··· Data provided
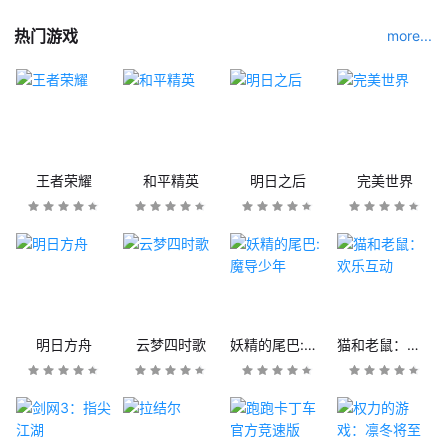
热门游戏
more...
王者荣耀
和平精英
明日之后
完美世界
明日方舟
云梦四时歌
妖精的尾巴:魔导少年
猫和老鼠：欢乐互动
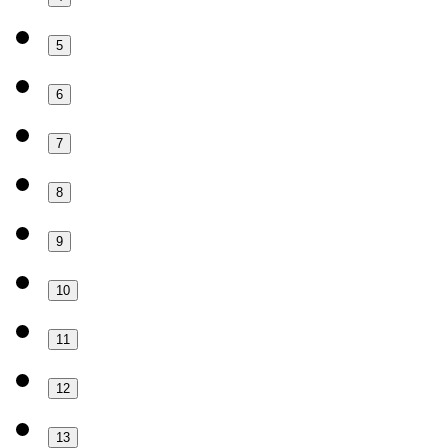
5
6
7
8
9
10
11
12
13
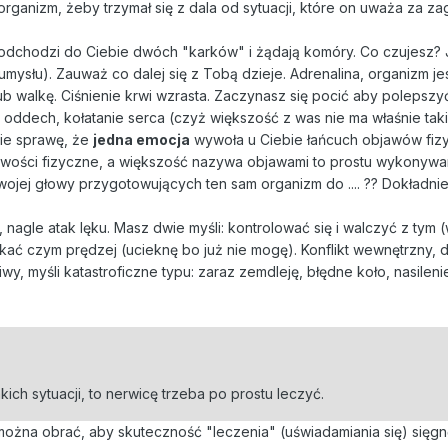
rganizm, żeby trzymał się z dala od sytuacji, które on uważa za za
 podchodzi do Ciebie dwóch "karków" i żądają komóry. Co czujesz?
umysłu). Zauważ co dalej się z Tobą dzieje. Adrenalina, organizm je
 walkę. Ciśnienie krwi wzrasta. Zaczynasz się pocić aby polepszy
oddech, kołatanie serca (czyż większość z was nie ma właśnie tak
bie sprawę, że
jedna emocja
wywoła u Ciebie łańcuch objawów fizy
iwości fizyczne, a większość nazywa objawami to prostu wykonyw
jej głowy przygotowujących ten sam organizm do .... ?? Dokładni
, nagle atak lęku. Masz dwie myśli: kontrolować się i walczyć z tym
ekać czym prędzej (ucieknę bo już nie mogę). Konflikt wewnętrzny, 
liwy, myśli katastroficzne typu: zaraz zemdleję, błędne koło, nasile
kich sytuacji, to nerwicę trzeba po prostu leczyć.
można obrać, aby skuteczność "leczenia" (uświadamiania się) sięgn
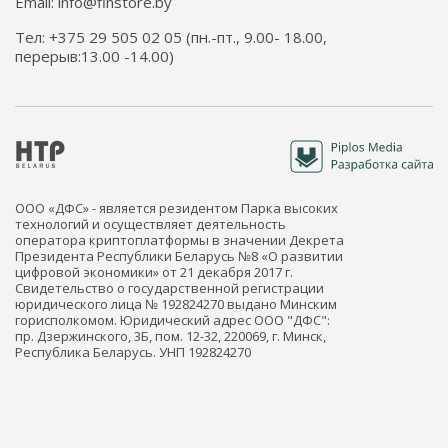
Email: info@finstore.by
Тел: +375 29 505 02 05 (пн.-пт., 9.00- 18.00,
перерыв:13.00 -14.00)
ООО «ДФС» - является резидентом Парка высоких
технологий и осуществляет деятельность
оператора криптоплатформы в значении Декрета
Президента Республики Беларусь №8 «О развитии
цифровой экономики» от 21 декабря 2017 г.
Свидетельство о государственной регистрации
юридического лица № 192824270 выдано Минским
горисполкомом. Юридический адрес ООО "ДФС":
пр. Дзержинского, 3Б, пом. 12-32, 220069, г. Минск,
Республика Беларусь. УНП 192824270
······
- Work to be completed: Please state only the number of lines above that hold the string "Беларусь".

- Expected answer: 2